March 17, 2017

We may have turned the Sahara into a Desert

We may have turned the Sahara into a Desert

Vegetation in the Sahara is very scarce today, but it was once plentiful. Photo Credit: Flickr

People once lived in harmony with Mother Nature, leaving barely a footprint on the pristine environment of the planet. Then came the Industrial Revolution and all that changed: technology unleashed our destructive forces on Earth. Right?

Wrong. Or at least not entirely right.

Buried under the endless sand dunes of the Sahara in North Africa lies plentiful evidence that what is now arid desert was once a lush landscape with grasslands, shrubs, palm trees, streams, lakes and rivers. That we’ve long known. But here’s what’s new: it may not have been a change for the worse in the ancient climate that turned those grasslands into arid desert. It may have been us.

According to a prevalent hypothesis, that so-called African Humid Period, which lasted for around 10,000 years between 16,000 and 6,000 years ago, came to a rather abrupt end when changes in Earth’s orbital axis created a ripple effect in North Africa, causing extra moisture brought by frequent monsoons to stop in the Sahara region from around 8,000 years ago.

David Wright, an archaeologist at Seoul National University, begs to differ, however. Writing in the journal Frontiers in Earth Science, Wright posits that it was Neolithic people who inhabited the green landscape of the Sahara back then who were primarily responsible for the speedy desertification.

Grazing livestock may have contributed to the desertification of the Sahara. Photo Credit: Inhabitat

“In East Asia there are long established theories of how Neolithic populations changed the landscape so profoundly that monsoons stopped penetrating so far inland,” the archaeologist notes, adding that a similar scenario might have played out in North Africa as well. After surveying the available archaeological evidence, he found that pastoral communities started arriving at the lands around the river Nile from some 8,000 years ago. From there, they spread westward, following the spread of scrub vegetation.

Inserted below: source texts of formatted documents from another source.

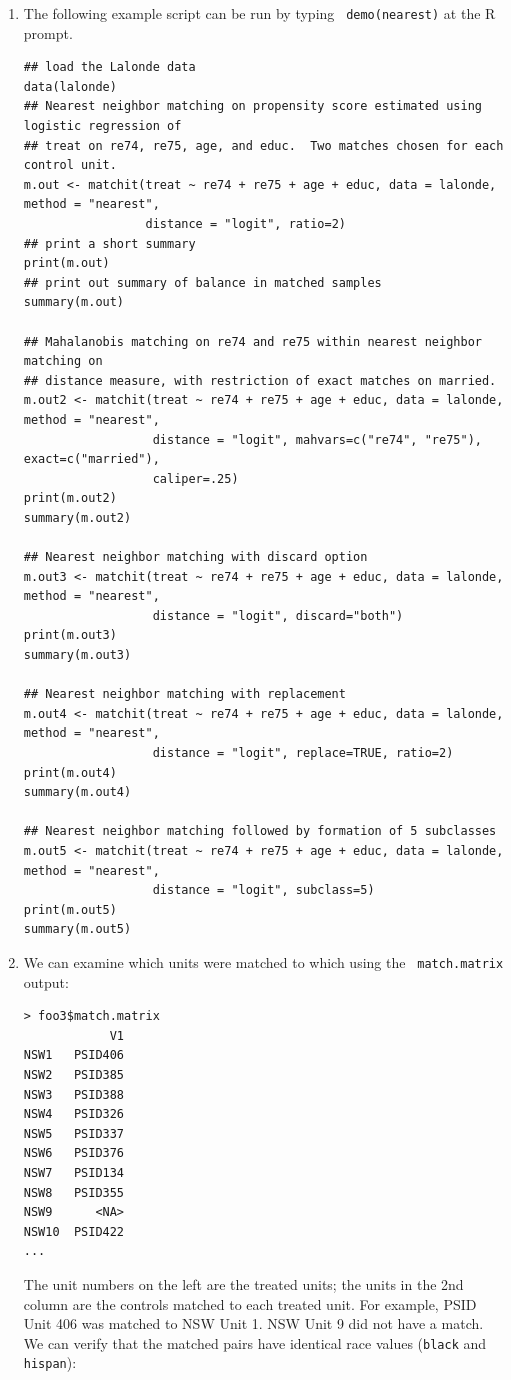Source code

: \documentclass[oneside,letterpaper,titlepage]{article}
\begin{document}
\begin{enumerate}
\item The following example script can be run by typing {\tt
    demo(nearest)} at the R prompt.

\begin{verbatim}
## load the Lalonde data
data(lalonde)
## Nearest neighbor matching on propensity score estimated using logistic regression of
## treat on re74, re75, age, and educ.  Two matches chosen for each control unit.
m.out <- matchit(treat ~ re74 + re75 + age + educ, data = lalonde, method = "nearest", 
                 distance = "logit", ratio=2)
## print a short summary
print(m.out)
## print out summary of balance in matched samples
summary(m.out)

## Mahalanobis matching on re74 and re75 within nearest neighbor matching on 
## distance measure, with restriction of exact matches on married.
m.out2 <- matchit(treat ~ re74 + re75 + age + educ, data = lalonde, method = "nearest", 
                  distance = "logit", mahvars=c("re74", "re75"), exact=c("married"), 
                  caliper=.25)
print(m.out2)
summary(m.out2)

## Nearest neighbor matching with discard option
m.out3 <- matchit(treat ~ re74 + re75 + age + educ, data = lalonde, method = "nearest", 
                  distance = "logit", discard="both")
print(m.out3)
summary(m.out3)

## Nearest neighbor matching with replacement
m.out4 <- matchit(treat ~ re74 + re75 + age + educ, data = lalonde, method = "nearest", 
                  distance = "logit", replace=TRUE, ratio=2)
print(m.out4)
summary(m.out4)

## Nearest neighbor matching followed by formation of 5 subclasses
m.out5 <- matchit(treat ~ re74 + re75 + age + educ, data = lalonde, method = "nearest", 
                  distance = "logit", subclass=5)
print(m.out5)
summary(m.out5)
\end{verbatim}

\item We can examine which units were matched to which using the {\tt
    match.matrix} output:
\begin{verbatim}
> foo3$match.matrix
            V1
NSW1   PSID406
NSW2   PSID385
NSW3   PSID388
NSW4   PSID326
NSW5   PSID337
NSW6   PSID376
NSW7   PSID134
NSW8   PSID355
NSW9      <NA>
NSW10  PSID422
...  
\end{verbatim}  

The unit numbers on the left are the treated units; the units in the
2nd column are the controls matched to each treated unit.  For
example, PSID Unit 406 was matched to NSW Unit 1.  NSW Unit 9 did not
have a match.  We can verify that the matched pairs have identical
race values (\texttt{black} and \texttt{hispan}):


\end{enumerate}
\end{document}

But this human migration would have a devastating effect on the local environment. As people’s livestock grazed on vegetation, the domesticated animals denuded the landscape of its greenery. That created a brighter land surface and changed the amount of sunlight that could reflect off it in what is known as the albedo effect, thereby triggering changes in atmospheric conditions. Those changes in turn led to a slowdown and finally stop in hitherto regular monsoon rainfalls, which then led to increased desertification and further losses in vegetation cover.

Within a relatively short period of time, what resulted is today’s Sahara with scarcely any vegetation save for hardy desert plants and a mere tenth of its former amount of rainfall. “There were lakes everywhere in the Sahara at this time, and they will have the records of the changing vegetation,” Wright explains. “We need to drill down into these former lake beds to get the vegetation records, look at the archaeology, and see what people were doing there.”

What they might have been doing is unwittingly change their environment for the worse … just as we are doing now.